* [Passage shown]:
We could perform just this step of the build process like so:

cpp hello.c hello.i

Examining the output file (vim hello.i) shows that the long and messy stdio.h header has been appended to our simple code.

Step 2: Compile

In this step, the (modified) source code is translated from the C programming language into assembly code.

Assembly code is a low-level programming language with commands that correspond to machine instructions for a particular type of hardware. It is still just plain text, that says you can read assembly and write it too if you so desire.

To perform just the compilation step of the build process, we would run:

gcc -S -c hello.i -o hello.s

Examining the output file (vim hello.s) shows processor-specific instructions needed to run our program on this specific system. Interestingly, for such a simple program as ours, the assembly code is actually shorter than the preprocesses source code (though not the original source code).

Step 3: Assemble

Assembly code is then translated into object code. This is a binary representation of the actions your computer needs to take to run your program. It is no longer human-readable, but it can be understood by computers.

To perform just this step of the build process, we would run:

gcc -c hello.s -o hello.o

You can try to view this object file like we did the other intermediate steps (vim hello.o), but the result will not be useful . Your text editor is trying to interpret binary machine language commands as ASCII characters, and (mostly) failing. Perhaps the most interesting result of doing so is that there are intelligable bits --- these are the few variables, etc, that actually are ASCII characters.

Also note that object files are not executables, you can't run them until after the next step.

Stored data entries:
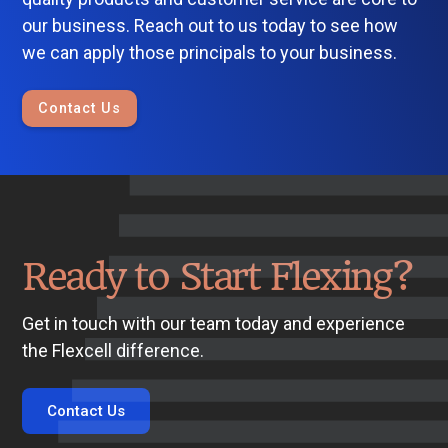
our business. Reach out to us today to see how
we can apply those principals to your business.
Contact Us
Ready to Start Flexing?
Get in touch with our team today and experience
the Flexcell difference.
Contact Us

* [What you should do]: Transcribe the passage on the preprocess, compile, and assemble steps of a C build word for word, from its first line to its last.

* [Result of this exercise]:
We could perform just this step of the build process like so:

cpp hello.c hello.i

Examining the output file (vim hello.i) shows that the long and messy stdio.h header has been appended to our simple code.

Step 2: Compile

In this step, the (modified) source code is translated from the C programming language into assembly code.

Assembly code is a low-level programming language with commands that correspond to machine instructions for a particular type of hardware. It is still just plain text, that says you can read assembly and write it too if you so desire.

To perform just the compilation step of the build process, we would run:

gcc -S -c hello.i -o hello.s

Examining the output file (vim hello.s) shows processor-specific instructions needed to run our program on this specific system. Interestingly, for such a simple program as ours, the assembly code is actually shorter than the preprocesses source code (though not the original source code).

Step 3: Assemble

Assembly code is then translated into object code. This is a binary representation of the actions your computer needs to take to run your program. It is no longer human-readable, but it can be understood by computers.

To perform just this step of the build process, we would run:

gcc -c hello.s -o hello.o

You can try to view this object file like we did the other intermediate steps (vim hello.o), but the result will not be useful . Your text editor is trying to interpret binary machine language commands as ASCII characters, and (mostly) failing. Perhaps the most interesting result of doing so is that there are intelligable bits --- these are the few variables, etc, that actually are ASCII characters.

Also note that object files are not executables, you can't run them until after the next step.